TEXTE PRÉSENTÉ
+++

Les Opca ont de l’avenir, s’ils se dotent d’une culture de la performance du service offert, et s’ils tranchent la question de la légitimité sur les fonds, assure Jean-Pierre Willems, spécialiste du droit de la formation professionnelle.

E & C : Les Opca récemment restructurés ont-ils de l’avenir, ou le système est-il voué à une prochaine réforme ?

J.-P. W. : Les Opca, et les partenaires sociaux qui les ont créés et les administrent, ont subi la réforme de 2009. De leur action dans les mois qui viennent dépendra leur capacité à ne pas subir la prochaine réforme. Comment sécuriser ce système ? Par l’action de terrain et les résultats, par la capacité à créer des dynamiques sociales et territoriales, pour amener de la valeur ajoutée aux entreprises et aux personnes. Un Opca performant sera celui capable d’évaluer son action non par les moyens mobilisés mais par les fins, et capable de travailler principalement sur l’aval de la formation. Celle-ci est un moyen, pas une fin.

+++

LIGNES DE DONNÉES
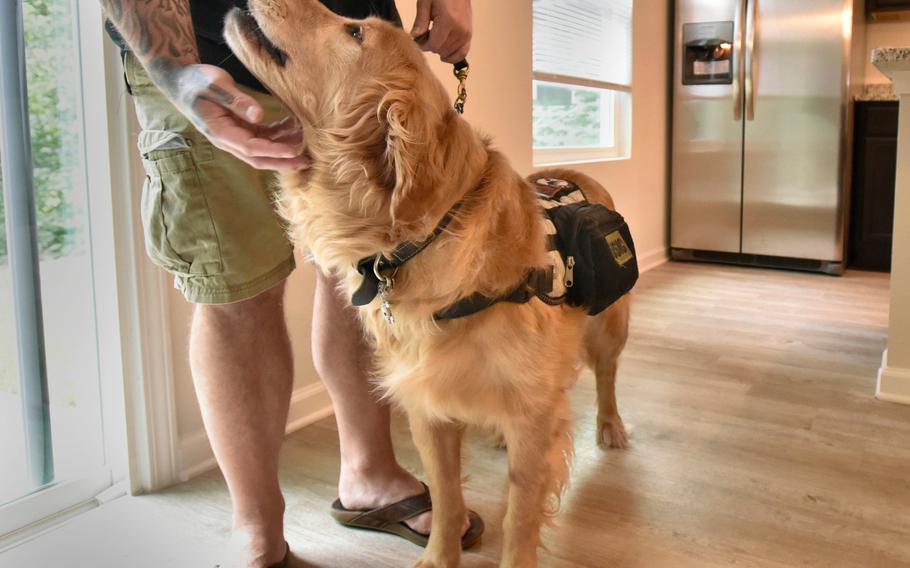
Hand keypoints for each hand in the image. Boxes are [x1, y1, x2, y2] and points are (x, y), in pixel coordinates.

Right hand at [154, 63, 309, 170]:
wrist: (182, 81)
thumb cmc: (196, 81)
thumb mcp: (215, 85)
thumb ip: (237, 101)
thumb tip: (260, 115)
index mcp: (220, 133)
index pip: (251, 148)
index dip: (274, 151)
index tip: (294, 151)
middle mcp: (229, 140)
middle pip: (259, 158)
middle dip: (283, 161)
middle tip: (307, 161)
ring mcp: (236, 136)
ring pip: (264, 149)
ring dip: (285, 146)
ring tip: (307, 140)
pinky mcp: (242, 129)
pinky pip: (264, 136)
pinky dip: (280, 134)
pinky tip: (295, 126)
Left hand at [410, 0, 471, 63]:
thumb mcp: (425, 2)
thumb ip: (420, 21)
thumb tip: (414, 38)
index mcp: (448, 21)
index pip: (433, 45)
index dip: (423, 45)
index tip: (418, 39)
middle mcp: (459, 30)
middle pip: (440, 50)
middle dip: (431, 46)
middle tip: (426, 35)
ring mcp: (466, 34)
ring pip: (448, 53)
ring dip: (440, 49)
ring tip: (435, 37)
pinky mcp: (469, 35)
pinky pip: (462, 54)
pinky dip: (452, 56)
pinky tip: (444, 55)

+++

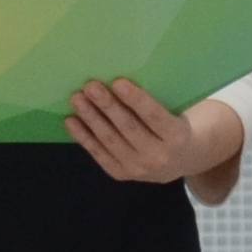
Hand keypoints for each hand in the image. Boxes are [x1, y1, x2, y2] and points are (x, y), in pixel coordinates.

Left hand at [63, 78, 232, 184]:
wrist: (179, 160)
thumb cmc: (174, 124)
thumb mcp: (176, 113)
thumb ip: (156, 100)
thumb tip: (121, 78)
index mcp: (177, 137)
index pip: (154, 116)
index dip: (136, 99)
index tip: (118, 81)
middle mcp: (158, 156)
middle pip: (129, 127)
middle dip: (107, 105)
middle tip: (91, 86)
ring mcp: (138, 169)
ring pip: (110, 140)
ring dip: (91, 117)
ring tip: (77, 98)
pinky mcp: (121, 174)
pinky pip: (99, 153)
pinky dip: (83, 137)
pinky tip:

+++

CONSIGNE
Reprenez l'entretien sur les Opca juste après sa dernière phrase et poursuivez-le. Les lignes proviennent d'une autre source que l'entretien.

ZONE DE RÉPONSE
E & C : Comment peuvent-ils se positionner ainsi ?

J.-P. W. : Les Opca sont les seuls organismes en capacité d’accompagner les personnes sur l’ensemble de leur parcours : en information, en conseil, en financement, en capacité de partenariat. Ils sont également les seuls en capacité d’accompagner les entreprises sur l’ensemble de leurs besoins de compétences et sur une très grande partie de la politique RH. C’est un positionnement incomparable sur le champ de la compétence, de la professionnalisation, de l’emploi et du travail.

Par ailleurs, l’Opca est en capacité de concilier la logique verticale de branche et celle horizontale de territoire. Ce qui est plus difficile pour l’État qui est dans une logique nationale descendante, ou pour les régions qui subissent les limites territoriales. Au final, l’Opca est seul capable de croiser les logiques de branche et de territoire.

La capacité d’initiative, d’innovation, d’expérimentation des Opca est potentiellement énorme. Mais se pose la question de la capitalisation et du transfert des pratiques, de la mutualisation non financière. C’est sur le terrain de l’innovation que l’Opca gagnera sa légitimité et pourra s’inscrire dans des logiques qui dépassent la simple rationalité financière.

E & C : Pourquoi n’est-ce pas le cas aujourd’hui ?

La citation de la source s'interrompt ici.